- _Work item_
Read through the records. Copy each line that has the word "hand".

- _Source material_
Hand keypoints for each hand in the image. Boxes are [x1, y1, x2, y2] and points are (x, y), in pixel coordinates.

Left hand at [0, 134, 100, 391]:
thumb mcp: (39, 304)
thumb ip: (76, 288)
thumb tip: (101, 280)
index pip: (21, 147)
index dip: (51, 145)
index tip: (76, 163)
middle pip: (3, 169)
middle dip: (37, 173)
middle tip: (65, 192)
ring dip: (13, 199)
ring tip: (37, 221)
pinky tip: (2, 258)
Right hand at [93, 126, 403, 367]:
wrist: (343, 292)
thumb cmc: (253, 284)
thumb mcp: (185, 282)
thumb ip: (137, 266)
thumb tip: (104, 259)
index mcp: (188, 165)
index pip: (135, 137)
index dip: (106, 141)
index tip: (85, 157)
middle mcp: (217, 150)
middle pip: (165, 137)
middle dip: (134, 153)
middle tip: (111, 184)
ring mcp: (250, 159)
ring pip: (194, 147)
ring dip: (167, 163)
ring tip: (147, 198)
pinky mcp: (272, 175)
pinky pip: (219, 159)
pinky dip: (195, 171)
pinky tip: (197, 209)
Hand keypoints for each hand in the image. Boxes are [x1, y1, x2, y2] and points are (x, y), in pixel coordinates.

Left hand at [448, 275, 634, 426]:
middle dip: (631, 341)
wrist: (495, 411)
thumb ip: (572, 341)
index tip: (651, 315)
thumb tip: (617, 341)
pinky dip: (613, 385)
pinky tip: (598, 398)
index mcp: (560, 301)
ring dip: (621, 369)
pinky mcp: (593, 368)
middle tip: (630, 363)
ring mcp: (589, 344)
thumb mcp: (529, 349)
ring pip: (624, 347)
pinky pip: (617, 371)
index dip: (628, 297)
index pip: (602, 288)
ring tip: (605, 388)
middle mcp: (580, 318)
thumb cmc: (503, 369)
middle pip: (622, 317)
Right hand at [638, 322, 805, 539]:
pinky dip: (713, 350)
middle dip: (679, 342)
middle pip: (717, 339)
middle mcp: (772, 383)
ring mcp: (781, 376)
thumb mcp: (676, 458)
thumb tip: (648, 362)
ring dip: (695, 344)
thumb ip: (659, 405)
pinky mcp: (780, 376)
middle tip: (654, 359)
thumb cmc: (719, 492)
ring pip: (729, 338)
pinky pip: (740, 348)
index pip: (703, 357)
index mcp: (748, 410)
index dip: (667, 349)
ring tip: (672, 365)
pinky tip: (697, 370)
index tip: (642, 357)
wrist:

- _Task output_
Hand keypoints for each hand in the image. Boxes are [x1, y1, x2, y2] and points are (x, y), in pixel coordinates.
Left hand at [0, 134, 100, 391]:
Right hand at [93, 126, 403, 367]:
Hand keypoints for each hand in the image. Boxes are [x1, y1, x2, y2] and points are (x, y), in pixel coordinates.
Left hand at [448, 275, 634, 426]:
Right hand at [638, 322, 805, 539]:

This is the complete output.